====== Verilen metin ======
Uluslararası Ekonomik Küçülme Hareketinin açık mektubu
Uluslararası Ekonomik Küçülme Hareketi, geçen yıl ülke liderlerine yönelik açık bir mektup yayımlayarak koronavirüs salgınından sonra şirketlerin değil, gezegenin ve insanların kurtarılmasına öncelik verilmesini istedi. 60 ülkeden 1.100’den fazla uzman ve 70’den fazla kuruluş tarafından imzalanan mektupta, “ekonomimizin düzelmesi ve adil bir toplumun temelinin atılması için beş ilke” sunuluyor.
1. Ekonomik sistemlerimizin merkezine hayatı yerleştirmek
Çabalarımızın merkezine, ekonomik büyüme ve savurgan üretim yerine, yaşam ve refahı koymalıyız. Fosil yakıt üretimi, savunma sanayii ve reklamcılık sektörlerinden mümkün olduğunca hızlı bir şekilde aşamalı olarak çıkmalıyız. Bu sırada sağlık, eğitim, yenilenebilir enerji ve ekolojik tarım gibi alanları korumalı ve bu alanların gelişmesini sağlamalıyız.
======
» **Yapılacak görevler**:
1 > Ekonomik küçülme mektubunu anlatan metni "1. Ekonomik sistemlerimizin" ifadesinden "alanların gelişmesini sağlamalıyız." ifadesine kadar harfi harfine yeniden yazın.
2 > Ekonomik küçülme mektubuna göre ekonominin düzelmesi ve adil bir toplumun temelinin atılması için kaç ilke sunuluyor?
3 > Ekonomik küçülme mektubunu anlatan metni son cümlesinden itibaren sürdürün.
====== Veri kesiti ======
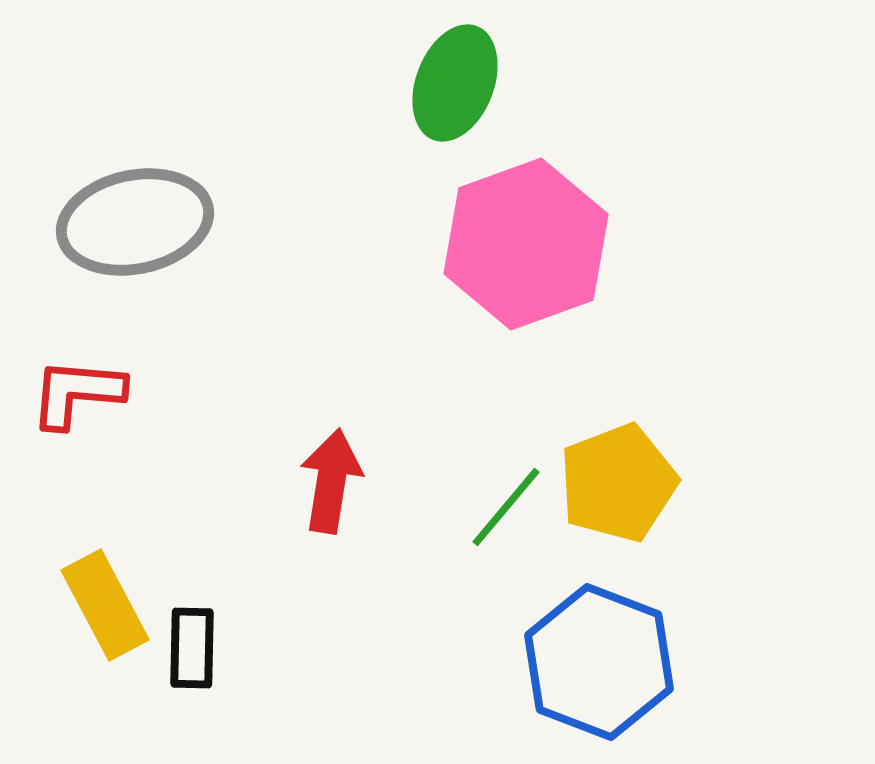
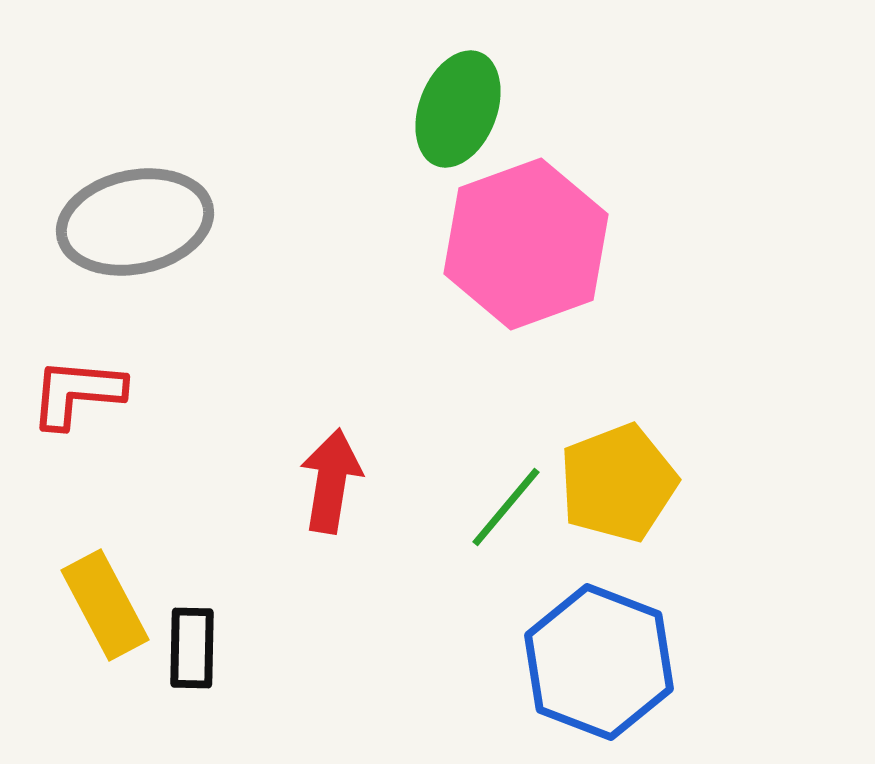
green ellipse: moved 3 px right, 26 px down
======
» **Alıştırma yanıtları**:
1 >
1. Ekonomik sistemlerimizin merkezine hayatı yerleştirmek
Çabalarımızın merkezine, ekonomik büyüme ve savurgan üretim yerine, yaşam ve refahı koymalıyız. Fosil yakıt üretimi, savunma sanayii ve reklamcılık sektörlerinden mümkün olduğunca hızlı bir şekilde aşamalı olarak çıkmalıyız. Bu sırada sağlık, eğitim, yenilenebilir enerji ve ekolojik tarım gibi alanları korumalı ve bu alanların gelişmesini sağlamalıyız.

2 > Beş ilke.

3 >
2. Herkes için iyi bir yaşamın ortaya çıkmasında hangi işlerin ne kadar gerekli olduğunu radikal bir şekilde yeniden değerlendirmek
Bakım işlerini daha fazla öne çıkarmalı ve kriz esnasında birinci derecede önemli olduğu kanıtlanmış mesleklere gerekli değeri vermeliyiz. Adil bir dönüşümü mümkün kılmak için yıkıcı sektörlerde çalışanların ihtiyaç duyduğu yapıcı ve daha temiz olan yeni iş türleri için eğitime erişimin sağlanması gerekir. Ayrıca genel olarak, mesai saatleri azaltmalı ve iş paylaşımı modelleri oluşturulmalıdır.
3. Temel mal ve hizmetlerin sağlanması hakkında toplumun örgütlenmesi
Müsrif tüketimi ve seyahatleri azaltmamız gerekirken yemek, barınma ve eğitim hakkı gibi temel insani ihtiyaçlar herkes için güvence altına alınmalıdır. Bunun için evrensel temel hizmetler veya evrensel temel gelir düzenlemeleri gibi araçlar kullanılabilir. Ayrıca, asgari ve azami gelir seviyeleri demokratik olarak tanımlanmalı ve uygulanmalıdır.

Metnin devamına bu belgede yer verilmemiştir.